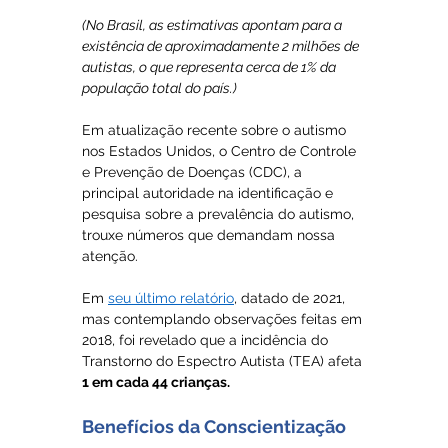
(No Brasil, as estimativas apontam para a 
existência de aproximadamente 2 milhões de 
autistas, o que representa cerca de 1% da 
população total do país.)
Em atualização recente sobre o autismo 
nos Estados Unidos, o Centro de Controle 
e Prevenção de Doenças (CDC), a 
principal autoridade na identificação e 
pesquisa sobre a prevalência do autismo, 
trouxe números que demandam nossa 
atenção.
Em 
seu último relatório
, datado de 2021, 
mas contemplando observações feitas em 
2018, foi revelado que a incidência do 
Transtorno do Espectro Autista (TEA) afeta 
1 em cada 44 crianças. 
Benefícios da Conscientização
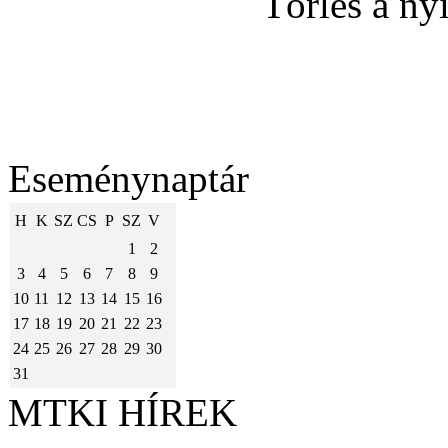
Eseménynaptár
H
K
SZ
CS
P
SZ
V
1
2
3
4
5
6
7
8
9
10
11
12
13
14
15
16
17
18
19
20
21
22
23
24
25
26
27
28
29
30
31
MTKI HÍREK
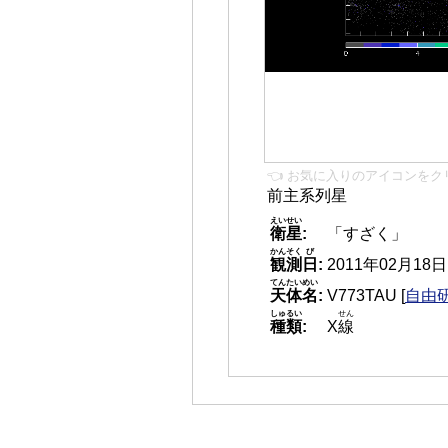
👈 お気に入りのアイコンをク
前主系列星
えいせい
衛星
:
「すざく」
かんそく
び
観測
日
:
2011年02月18日 0
てんたいめい
天体名
:
V773TAU
[
自由研
しゅるい
せん
種類
:
X
線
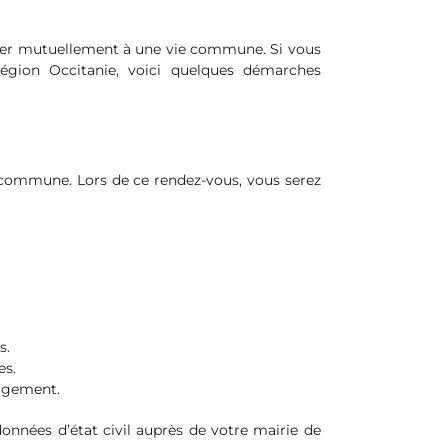
ager mutuellement à une vie commune. Si vous
gion Occitanie, voici quelques démarches
commune. Lors de ce rendez-vous, vous serez
s.
es.
gagement.
nnées d’état civil auprès de votre mairie de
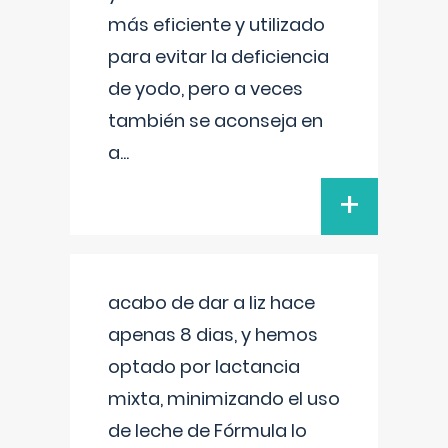
más eficiente y utilizado
para evitar la deficiencia
de yodo, pero a veces
también se aconseja en
a
...
+
acabo de dar a liz hace
apenas 8 dias, y hemos
optado por lactancia
mixta, minimizando el uso
de leche de Fórmula lo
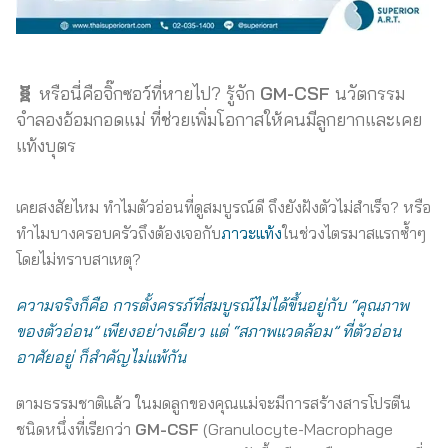
🧬
หรือนี่คือจิ๊กซอว์ที่หายไป? รู้จัก
GM-CSF
นวัตกรรม
จำลองอ้อมกอดแม่ ที่ช่วยเพิ่มโอกาสให้คนมีลูกยากและเคย
แท้งบุตร
เคยสงสัยไหม ทำไมตัวอ่อนที่ดูสมบูรณ์ดี ถึงยังฝังตัวไม่สำเร็จ? หรือ
ทำไมบางครอบครัวถึงต้องเจอกับ
ภาวะแท้ง
ในช่วงไตรมาสแรกซ้ำๆ
โดยไม่ทราบสาเหตุ?
ความจริงก็คือ การตั้งครรภ์ที่สมบูรณ์ไม่ได้ขึ้นอยู่กับ “คุณภาพ
ของตัวอ่อน” เพียงอย่างเดียว แต่ “สภาพแวดล้อม” ที่ตัวอ่อน
อาศัยอยู่ ก็สำคัญไม่แพ้กัน
ตามธรรมชาติแล้ว ในมดลูกของคุณแม่จะมีการสร้างสารโปรตีน
ชนิดหนึ่งที่เรียกว่า
GM-CSF
(Granulocyte-Macrophage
_ _ _
**WHAT NEEDS TO BE DONE:** Repeat the listing exactly; do not print any picture.

**WRITTEN RESPONSE:**
(No Brasil, as estimativas apontam para a 
existência de aproximadamente 2 milhões de 
autistas, o que representa cerca de 1% da 
população total do país.)
Em atualização recente sobre o autismo 
nos Estados Unidos, o Centro de Controle 
e Prevenção de Doenças (CDC), a 
principal autoridade na identificação e 
pesquisa sobre a prevalência do autismo, 
trouxe números que demandam nossa 
atenção.
Em 
seu último relatório
, datado de 2021, 
mas contemplando observações feitas em 
2018, foi revelado que a incidência do 
Transtorno do Espectro Autista (TEA) afeta 
1 em cada 44 crianças. 
Benefícios da Conscientização
Eseménynaptár
H
K
SZ
CS
P
SZ
V
1
2
3
4
5
6
7
8
9
10
11
12
13
14
15
16
17
18
19
20
21
22
23
24
25
26
27
28
29
30
31
MTKI HÍREK
👈 お気に入りのアイコンをク
前主系列星
えいせい
衛星
:
「すざく」
かんそく
び
観測
日
:
2011年02月18日 0
てんたいめい
天体名
:
V773TAU
[
自由研
しゅるい
せん
種類
:
X
線
ager mutuellement à une vie commune. Si vous
gion Occitanie, voici quelques démarches
commune. Lors de ce rendez-vous, vous serez
s.
es.
gagement.
nnées d’état civil auprès de votre mairie de
más eficiente y utilizado
para evitar la deficiencia
de yodo, pero a veces
también se aconseja en
a
...
+
acabo de dar a liz hace
apenas 8 dias, y hemos
optado por lactancia
mixta, minimizando el uso
de leche de Fórmula lo
🧬
หรือนี่คือจิ๊กซอว์ที่หายไป? รู้จัก
GM-CSF
นวัตกรรม
จำลองอ้อมกอดแม่ ที่ช่วยเพิ่มโอกาสให้คนมีลูกยากและเคย
แท้งบุตร
เคยสงสัยไหม ทำไมตัวอ่อนที่ดูสมบูรณ์ดี ถึงยังฝังตัวไม่สำเร็จ? หรือ
ทำไมบางครอบครัวถึงต้องเจอกับ
ภาวะแท้ง
ในช่วงไตรมาสแรกซ้ำๆ
โดยไม่ทราบสาเหตุ?
ความจริงก็คือ การตั้งครรภ์ที่สมบูรณ์ไม่ได้ขึ้นอยู่กับ “คุณภาพ
ของตัวอ่อน” เพียงอย่างเดียว แต่ “สภาพแวดล้อม” ที่ตัวอ่อน
อาศัยอยู่ ก็สำคัญไม่แพ้กัน
ตามธรรมชาติแล้ว ในมดลูกของคุณแม่จะมีการสร้างสารโปรตีน
ชนิดหนึ่งที่เรียกว่า
GM-CSF
(Granulocyte-Macrophage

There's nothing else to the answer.